Convert the lines of the data below into a numbered list, leaving out any blank lines.

**DATA FOR THIS EXERCISE**
Start

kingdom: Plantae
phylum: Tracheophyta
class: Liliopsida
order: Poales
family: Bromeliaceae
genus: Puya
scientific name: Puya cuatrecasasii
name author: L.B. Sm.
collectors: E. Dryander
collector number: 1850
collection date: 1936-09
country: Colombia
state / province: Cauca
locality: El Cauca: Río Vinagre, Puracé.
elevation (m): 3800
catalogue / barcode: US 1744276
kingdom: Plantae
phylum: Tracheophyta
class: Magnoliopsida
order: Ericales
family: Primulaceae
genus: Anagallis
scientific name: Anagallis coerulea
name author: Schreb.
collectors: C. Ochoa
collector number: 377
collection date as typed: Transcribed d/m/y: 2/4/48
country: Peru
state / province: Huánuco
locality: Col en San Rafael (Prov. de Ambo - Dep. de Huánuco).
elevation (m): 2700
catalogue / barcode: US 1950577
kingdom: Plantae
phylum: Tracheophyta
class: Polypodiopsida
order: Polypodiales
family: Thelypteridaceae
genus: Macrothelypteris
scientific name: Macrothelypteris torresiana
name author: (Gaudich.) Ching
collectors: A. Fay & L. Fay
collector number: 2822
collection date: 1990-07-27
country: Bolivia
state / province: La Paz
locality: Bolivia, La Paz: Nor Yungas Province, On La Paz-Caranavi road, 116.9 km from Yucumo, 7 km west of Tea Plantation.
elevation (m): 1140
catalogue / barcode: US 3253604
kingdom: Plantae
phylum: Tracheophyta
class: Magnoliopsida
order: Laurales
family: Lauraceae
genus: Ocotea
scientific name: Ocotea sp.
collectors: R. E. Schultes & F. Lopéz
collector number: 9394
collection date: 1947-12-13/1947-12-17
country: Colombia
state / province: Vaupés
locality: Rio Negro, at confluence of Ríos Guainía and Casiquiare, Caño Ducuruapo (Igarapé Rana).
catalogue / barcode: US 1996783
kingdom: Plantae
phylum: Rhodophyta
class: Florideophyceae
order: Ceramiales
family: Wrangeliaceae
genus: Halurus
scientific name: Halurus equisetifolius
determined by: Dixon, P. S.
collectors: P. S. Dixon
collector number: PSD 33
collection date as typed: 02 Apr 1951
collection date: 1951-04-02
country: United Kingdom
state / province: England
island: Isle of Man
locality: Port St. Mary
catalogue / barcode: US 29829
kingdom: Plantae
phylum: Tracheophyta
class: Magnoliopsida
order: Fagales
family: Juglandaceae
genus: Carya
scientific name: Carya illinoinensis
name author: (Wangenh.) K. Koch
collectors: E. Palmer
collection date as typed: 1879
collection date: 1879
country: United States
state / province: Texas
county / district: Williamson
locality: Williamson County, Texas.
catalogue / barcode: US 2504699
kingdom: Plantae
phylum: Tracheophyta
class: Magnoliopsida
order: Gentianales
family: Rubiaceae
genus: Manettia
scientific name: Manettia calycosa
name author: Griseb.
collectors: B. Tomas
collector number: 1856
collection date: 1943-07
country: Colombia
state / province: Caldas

End

**THE RESPONSE**
1. kingdom: Plantae
2. phylum: Tracheophyta
3. class: Liliopsida
4. order: Poales
5. family: Bromeliaceae
6. genus: Puya
7. scientific name: Puya cuatrecasasii
8. name author: L.B. Sm.
9. collectors: E. Dryander
10. collector number: 1850
11. collection date: 1936-09
12. country: Colombia
13. state / province: Cauca
14. locality: El Cauca: Río Vinagre, Puracé.
15. elevation (m): 3800
16. catalogue / barcode: US 1744276
17. kingdom: Plantae
18. phylum: Tracheophyta
19. class: Magnoliopsida
20. order: Ericales
21. family: Primulaceae
22. genus: Anagallis
23. scientific name: Anagallis coerulea
24. name author: Schreb.
25. collectors: C. Ochoa
26. collector number: 377
27. collection date as typed: Transcribed d/m/y: 2/4/48
28. country: Peru
29. state / province: Huánuco
30. locality: Col en San Rafael (Prov. de Ambo - Dep. de Huánuco).
31. elevation (m): 2700
32. catalogue / barcode: US 1950577
33. kingdom: Plantae
34. phylum: Tracheophyta
35. class: Polypodiopsida
36. order: Polypodiales
37. family: Thelypteridaceae
38. genus: Macrothelypteris
39. scientific name: Macrothelypteris torresiana
40. name author: (Gaudich.) Ching
41. collectors: A. Fay & L. Fay
42. collector number: 2822
43. collection date: 1990-07-27
44. country: Bolivia
45. state / province: La Paz
46. locality: Bolivia, La Paz: Nor Yungas Province, On La Paz-Caranavi road, 116.9 km from Yucumo, 7 km west of Tea Plantation.
47. elevation (m): 1140
48. catalogue / barcode: US 3253604
49. kingdom: Plantae
50. phylum: Tracheophyta
51. class: Magnoliopsida
52. order: Laurales
53. family: Lauraceae
54. genus: Ocotea
55. scientific name: Ocotea sp.
56. collectors: R. E. Schultes & F. Lopéz
57. collector number: 9394
58. collection date: 1947-12-13/1947-12-17
59. country: Colombia
60. state / province: Vaupés
61. locality: Rio Negro, at confluence of Ríos Guainía and Casiquiare, Caño Ducuruapo (Igarapé Rana).
62. catalogue / barcode: US 1996783
63. kingdom: Plantae
64. phylum: Rhodophyta
65. class: Florideophyceae
66. order: Ceramiales
67. family: Wrangeliaceae
68. genus: Halurus
69. scientific name: Halurus equisetifolius
70. determined by: Dixon, P. S.
71. collectors: P. S. Dixon
72. collector number: PSD 33
73. collection date as typed: 02 Apr 1951
74. collection date: 1951-04-02
75. country: United Kingdom
76. state / province: England
77. island: Isle of Man
78. locality: Port St. Mary
79. catalogue / barcode: US 29829
80. kingdom: Plantae
81. phylum: Tracheophyta
82. class: Magnoliopsida
83. order: Fagales
84. family: Juglandaceae
85. genus: Carya
86. scientific name: Carya illinoinensis
87. name author: (Wangenh.) K. Koch
88. collectors: E. Palmer
89. collection date as typed: 1879
90. collection date: 1879
91. country: United States
92. state / province: Texas
93. county / district: Williamson
94. locality: Williamson County, Texas.
95. catalogue / barcode: US 2504699
96. kingdom: Plantae
97. phylum: Tracheophyta
98. class: Magnoliopsida
99. order: Gentianales
100. family: Rubiaceae
101. genus: Manettia
102. scientific name: Manettia calycosa
103. name author: Griseb.
104. collectors: B. Tomas
105. collector number: 1856
106. collection date: 1943-07
107. country: Colombia
108. state / province: Caldas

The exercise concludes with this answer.